> Prompt A: List the ingredients that the watercress bread text says to use when sauteing the greens.
> Prompt B: Rewrite the records from their first line up to and including the line with "list Backward compatibility", replacing "bounding box" with "enclosing rectangle".

> Provided passage:
After the park ranger assured me that yes, it was edible watercress, and that it was legal to pick, I started to think about using it in bread. Watercress has a sharp, peppery, flavor that goes well in all kinds of salads and savory dishes. I love it, but it’s often very difficult to find in supermarkets. So this was really a gold mine. If you can’t find watercress, this recipe would work with any kind of savory green. Arugula comes to mind if I were to buy something for this from the supermarket.
We were a bit squeamish about eating the greens raw in salad (the river water isn’t considered drinkable), but sauteed watercress, when nicely salted and garlicked up, makes a fantastic savory addition to bread, along the lines of our Spinach Feta Bread (page 110 in the book). After I got some help harvesting a bunch with a kitchen shears (above), I cut away the tough stems and roughly chopped the cress with an Opinel folding picnic knife (everyone who goes to France seems to buy for one of these for rustic picnics, but I have to admit that my wife got our Opinel from Amazon). It’s an old-fashioned knife, made of a relatively soft carbon steel that is very easy to sharpen, so this thing is always razor-sharp for camping trips:

Then fire up a Coleman camping stove , liquid-fueled or propane (or whatever brand you like, so long as it provides a strong heat source that’s comparable to your home stove). Saute a clove or two of chopped garlic in about a tablespoon of olive oil until fragrant and just beginning to turn color. Add a big bunch of chopped watercress and saute over medium-high heat until wilted. Salt to taste and remove from heat. I like a cast-iron skillet for this job.

Now, cut off a chunk of pre-mixed stored dough–enough to cover the bottom of your skillet when you roll it out to 1/8 to 1/4-inch thickness (it may take some trial and error, but it’s usually about the size of a peach for a pan this size). On the camping trip, we store basic dough from the Master Recipe in a cooler packed with ice that we stow in the car at night (OK, we had a lapse and left it out in the open for “a while” and a racoon stole our organic watermelon out of it. Could have happened to anyone. We’ve been camping for years and never did this. Some subtle recipe advice: DON’T LEAVE YOUR COOLER OUTSIDE UNATTENDED IN THE WOODS!

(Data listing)
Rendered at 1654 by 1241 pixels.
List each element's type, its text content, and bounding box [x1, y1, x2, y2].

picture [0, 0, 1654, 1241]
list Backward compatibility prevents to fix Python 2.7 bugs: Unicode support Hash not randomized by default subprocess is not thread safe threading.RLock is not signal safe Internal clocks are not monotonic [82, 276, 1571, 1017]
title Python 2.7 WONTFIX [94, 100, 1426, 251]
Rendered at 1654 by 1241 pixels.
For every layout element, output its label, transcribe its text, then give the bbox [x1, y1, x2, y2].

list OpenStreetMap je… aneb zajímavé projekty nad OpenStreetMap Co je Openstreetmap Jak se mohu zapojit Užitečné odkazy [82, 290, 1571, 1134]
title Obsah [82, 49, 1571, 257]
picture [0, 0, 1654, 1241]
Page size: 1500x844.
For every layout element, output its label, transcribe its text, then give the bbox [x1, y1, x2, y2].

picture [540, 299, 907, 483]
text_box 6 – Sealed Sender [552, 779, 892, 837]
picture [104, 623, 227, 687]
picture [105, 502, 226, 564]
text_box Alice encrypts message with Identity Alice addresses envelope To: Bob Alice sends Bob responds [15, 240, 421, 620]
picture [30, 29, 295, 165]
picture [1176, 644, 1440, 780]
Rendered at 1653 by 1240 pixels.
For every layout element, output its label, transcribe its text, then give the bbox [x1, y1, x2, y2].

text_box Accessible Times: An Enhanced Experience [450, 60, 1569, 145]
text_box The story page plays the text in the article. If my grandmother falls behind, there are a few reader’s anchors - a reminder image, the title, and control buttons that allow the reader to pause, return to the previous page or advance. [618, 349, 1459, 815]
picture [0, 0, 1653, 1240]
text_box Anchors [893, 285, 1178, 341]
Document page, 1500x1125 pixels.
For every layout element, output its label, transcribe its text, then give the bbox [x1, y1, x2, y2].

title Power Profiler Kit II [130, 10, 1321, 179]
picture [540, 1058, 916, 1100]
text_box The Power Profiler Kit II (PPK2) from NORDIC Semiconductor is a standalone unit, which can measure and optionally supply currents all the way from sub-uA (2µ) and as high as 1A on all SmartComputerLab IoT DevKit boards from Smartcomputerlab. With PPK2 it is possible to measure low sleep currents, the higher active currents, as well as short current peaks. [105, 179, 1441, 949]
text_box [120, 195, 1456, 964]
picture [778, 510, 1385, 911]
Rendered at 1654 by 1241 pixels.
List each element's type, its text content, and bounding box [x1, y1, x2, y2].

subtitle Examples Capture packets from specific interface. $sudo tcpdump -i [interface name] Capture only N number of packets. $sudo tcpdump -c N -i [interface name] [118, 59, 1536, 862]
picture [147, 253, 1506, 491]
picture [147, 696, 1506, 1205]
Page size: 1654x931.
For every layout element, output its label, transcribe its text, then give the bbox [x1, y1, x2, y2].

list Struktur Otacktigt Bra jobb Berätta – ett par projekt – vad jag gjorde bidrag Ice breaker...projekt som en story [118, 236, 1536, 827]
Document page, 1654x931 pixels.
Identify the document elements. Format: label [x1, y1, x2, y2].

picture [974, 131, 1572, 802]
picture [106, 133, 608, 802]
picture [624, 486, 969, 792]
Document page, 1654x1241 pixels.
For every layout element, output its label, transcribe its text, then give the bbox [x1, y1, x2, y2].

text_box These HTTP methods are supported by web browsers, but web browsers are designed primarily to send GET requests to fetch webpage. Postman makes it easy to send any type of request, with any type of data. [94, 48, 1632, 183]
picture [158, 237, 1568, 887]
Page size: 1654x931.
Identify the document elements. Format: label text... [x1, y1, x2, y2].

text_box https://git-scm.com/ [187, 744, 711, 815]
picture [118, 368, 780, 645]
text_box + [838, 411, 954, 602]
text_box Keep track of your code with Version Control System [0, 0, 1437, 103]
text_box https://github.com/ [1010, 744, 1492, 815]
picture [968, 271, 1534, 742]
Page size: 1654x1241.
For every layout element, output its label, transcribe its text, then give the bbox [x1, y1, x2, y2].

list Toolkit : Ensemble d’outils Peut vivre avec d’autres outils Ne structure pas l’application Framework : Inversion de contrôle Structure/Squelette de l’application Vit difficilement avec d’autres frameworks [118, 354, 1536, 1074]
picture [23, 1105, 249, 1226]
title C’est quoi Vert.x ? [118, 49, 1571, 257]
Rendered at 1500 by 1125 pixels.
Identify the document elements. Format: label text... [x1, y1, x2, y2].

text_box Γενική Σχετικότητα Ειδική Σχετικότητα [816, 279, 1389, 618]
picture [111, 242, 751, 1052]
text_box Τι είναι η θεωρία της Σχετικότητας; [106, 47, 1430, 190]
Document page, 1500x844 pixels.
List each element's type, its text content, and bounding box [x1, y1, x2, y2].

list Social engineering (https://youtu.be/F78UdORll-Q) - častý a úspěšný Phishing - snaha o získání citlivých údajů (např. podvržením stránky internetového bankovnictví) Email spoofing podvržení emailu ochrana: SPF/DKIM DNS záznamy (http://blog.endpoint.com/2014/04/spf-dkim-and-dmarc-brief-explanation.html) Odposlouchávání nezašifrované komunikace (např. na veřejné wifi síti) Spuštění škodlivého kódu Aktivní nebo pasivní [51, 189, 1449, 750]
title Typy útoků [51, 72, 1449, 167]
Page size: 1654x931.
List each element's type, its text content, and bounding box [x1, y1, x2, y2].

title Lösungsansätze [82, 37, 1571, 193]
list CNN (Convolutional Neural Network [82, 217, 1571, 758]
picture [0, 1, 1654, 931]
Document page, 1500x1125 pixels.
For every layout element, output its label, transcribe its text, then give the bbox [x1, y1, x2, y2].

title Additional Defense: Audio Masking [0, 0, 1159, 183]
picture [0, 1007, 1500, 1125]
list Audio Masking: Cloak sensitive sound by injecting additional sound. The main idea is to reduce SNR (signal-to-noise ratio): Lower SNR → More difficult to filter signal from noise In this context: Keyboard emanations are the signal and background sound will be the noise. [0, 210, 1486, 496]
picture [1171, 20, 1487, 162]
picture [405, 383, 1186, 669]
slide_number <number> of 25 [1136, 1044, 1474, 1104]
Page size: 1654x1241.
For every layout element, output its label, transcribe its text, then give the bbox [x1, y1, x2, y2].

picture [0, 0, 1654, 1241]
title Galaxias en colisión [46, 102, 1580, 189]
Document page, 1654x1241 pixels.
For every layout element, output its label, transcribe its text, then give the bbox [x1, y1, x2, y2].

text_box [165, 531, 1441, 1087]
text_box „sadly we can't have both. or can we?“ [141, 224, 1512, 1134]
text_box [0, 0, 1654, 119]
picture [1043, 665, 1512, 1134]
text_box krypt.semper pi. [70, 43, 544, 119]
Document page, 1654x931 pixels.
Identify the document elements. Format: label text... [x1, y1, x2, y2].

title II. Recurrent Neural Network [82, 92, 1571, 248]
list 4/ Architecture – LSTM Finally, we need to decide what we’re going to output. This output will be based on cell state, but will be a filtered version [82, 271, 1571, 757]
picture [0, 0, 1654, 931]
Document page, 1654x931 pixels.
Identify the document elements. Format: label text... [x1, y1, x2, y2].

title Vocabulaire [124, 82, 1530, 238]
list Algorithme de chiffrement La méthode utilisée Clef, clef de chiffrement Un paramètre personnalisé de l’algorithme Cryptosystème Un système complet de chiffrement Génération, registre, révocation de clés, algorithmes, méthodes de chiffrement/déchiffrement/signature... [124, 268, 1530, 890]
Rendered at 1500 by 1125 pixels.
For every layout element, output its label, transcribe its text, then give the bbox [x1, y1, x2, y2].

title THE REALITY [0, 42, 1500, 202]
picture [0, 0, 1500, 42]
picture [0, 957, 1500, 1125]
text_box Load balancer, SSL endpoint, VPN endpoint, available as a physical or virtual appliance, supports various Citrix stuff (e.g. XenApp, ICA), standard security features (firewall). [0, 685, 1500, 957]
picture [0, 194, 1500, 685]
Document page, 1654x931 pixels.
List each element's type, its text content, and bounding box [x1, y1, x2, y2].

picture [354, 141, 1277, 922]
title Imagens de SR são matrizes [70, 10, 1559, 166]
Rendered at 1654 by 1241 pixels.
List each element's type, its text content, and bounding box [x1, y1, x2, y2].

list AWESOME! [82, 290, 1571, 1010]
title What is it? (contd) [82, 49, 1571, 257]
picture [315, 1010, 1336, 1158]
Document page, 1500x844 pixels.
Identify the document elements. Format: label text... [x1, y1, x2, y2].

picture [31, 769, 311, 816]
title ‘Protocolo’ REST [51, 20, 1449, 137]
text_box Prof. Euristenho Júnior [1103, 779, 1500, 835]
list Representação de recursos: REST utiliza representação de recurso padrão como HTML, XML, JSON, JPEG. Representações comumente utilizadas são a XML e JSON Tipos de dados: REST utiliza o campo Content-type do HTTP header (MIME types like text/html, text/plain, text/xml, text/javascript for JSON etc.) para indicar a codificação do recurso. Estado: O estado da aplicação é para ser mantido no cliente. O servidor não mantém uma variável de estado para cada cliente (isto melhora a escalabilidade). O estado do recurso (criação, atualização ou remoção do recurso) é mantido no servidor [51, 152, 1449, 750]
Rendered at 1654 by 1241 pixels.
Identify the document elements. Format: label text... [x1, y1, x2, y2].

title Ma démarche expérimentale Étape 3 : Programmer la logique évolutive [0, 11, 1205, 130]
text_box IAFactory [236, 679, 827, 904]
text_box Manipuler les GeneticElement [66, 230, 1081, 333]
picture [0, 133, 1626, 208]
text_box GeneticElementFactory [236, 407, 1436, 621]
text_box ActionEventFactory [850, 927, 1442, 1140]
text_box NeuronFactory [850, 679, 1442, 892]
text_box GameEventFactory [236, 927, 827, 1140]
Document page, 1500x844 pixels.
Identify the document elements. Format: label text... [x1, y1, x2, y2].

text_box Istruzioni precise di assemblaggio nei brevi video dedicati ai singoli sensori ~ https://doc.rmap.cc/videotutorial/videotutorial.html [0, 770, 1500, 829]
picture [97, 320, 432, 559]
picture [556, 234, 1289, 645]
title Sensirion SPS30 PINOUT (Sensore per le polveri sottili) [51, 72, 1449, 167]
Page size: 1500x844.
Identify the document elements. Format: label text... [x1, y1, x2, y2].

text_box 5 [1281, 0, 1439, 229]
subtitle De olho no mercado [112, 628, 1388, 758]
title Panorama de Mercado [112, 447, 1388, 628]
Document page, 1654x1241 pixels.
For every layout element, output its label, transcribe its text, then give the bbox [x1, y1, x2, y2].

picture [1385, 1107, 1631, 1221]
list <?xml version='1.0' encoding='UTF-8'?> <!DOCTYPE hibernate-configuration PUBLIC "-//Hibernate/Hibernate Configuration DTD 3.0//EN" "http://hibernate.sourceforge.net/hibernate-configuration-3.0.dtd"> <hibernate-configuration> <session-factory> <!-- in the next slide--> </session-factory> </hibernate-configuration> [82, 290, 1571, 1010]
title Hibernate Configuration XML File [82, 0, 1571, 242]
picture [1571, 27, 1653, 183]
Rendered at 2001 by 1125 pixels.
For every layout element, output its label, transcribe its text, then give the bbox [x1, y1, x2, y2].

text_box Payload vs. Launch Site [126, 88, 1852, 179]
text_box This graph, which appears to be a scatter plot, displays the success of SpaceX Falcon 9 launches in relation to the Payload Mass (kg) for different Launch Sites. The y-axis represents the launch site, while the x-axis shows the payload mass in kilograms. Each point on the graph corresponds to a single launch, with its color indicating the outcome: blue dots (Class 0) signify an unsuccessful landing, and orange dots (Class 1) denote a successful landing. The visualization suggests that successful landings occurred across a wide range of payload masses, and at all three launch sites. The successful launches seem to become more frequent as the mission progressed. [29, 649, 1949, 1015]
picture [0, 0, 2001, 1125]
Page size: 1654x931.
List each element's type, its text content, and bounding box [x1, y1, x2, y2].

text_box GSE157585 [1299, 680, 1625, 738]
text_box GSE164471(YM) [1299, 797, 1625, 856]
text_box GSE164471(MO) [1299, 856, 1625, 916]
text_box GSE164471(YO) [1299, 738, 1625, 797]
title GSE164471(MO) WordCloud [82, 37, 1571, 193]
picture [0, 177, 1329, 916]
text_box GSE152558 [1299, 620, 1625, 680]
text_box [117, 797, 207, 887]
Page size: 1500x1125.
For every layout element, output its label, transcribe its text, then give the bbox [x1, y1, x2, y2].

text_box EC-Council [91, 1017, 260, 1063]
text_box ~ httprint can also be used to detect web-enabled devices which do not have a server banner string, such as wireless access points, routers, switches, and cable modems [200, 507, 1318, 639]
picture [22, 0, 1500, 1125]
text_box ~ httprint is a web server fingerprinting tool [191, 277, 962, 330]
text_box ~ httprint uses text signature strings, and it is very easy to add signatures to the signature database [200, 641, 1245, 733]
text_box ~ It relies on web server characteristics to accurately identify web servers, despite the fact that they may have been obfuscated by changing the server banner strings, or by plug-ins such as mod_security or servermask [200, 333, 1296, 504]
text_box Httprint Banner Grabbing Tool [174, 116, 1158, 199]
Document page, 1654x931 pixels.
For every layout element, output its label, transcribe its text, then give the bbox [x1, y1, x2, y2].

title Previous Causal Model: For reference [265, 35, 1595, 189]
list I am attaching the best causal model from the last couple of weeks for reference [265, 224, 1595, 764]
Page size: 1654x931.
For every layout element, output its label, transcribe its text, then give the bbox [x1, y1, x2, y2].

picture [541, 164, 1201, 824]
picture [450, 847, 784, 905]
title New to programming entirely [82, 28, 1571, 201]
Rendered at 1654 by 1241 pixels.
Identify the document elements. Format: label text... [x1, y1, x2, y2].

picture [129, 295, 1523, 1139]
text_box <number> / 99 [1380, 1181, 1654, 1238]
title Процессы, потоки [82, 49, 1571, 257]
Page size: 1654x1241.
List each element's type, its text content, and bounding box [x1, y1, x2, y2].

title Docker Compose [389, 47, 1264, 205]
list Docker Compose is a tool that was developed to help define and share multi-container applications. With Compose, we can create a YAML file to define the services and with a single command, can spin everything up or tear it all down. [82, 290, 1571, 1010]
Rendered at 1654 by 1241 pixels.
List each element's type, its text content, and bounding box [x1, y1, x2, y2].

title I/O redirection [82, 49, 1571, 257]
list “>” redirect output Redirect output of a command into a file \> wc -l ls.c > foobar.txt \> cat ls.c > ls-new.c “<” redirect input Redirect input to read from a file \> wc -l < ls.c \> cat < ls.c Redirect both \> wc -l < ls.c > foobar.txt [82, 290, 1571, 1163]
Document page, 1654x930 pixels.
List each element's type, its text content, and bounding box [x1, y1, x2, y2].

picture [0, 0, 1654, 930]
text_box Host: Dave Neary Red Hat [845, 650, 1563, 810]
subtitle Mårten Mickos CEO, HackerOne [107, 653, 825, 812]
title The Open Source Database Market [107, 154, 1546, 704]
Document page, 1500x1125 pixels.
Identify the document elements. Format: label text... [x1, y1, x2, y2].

> Complete output A:
- garlic
- olive oil
- watercress
- salt

> Complete output B:
Rendered at 1654 by 1241 pixels.
List each element's type, its text content, and enclosing rectangle [x1, y1, x2, y2].

picture [0, 0, 1654, 1241]
list Backward compatibility prevents to fix Python 2.7 bugs: Unicode support Hash not randomized by default subprocess is not thread safe threading.RLock is not signal safe Internal clocks are not monotonic [82, 276, 1571, 1017]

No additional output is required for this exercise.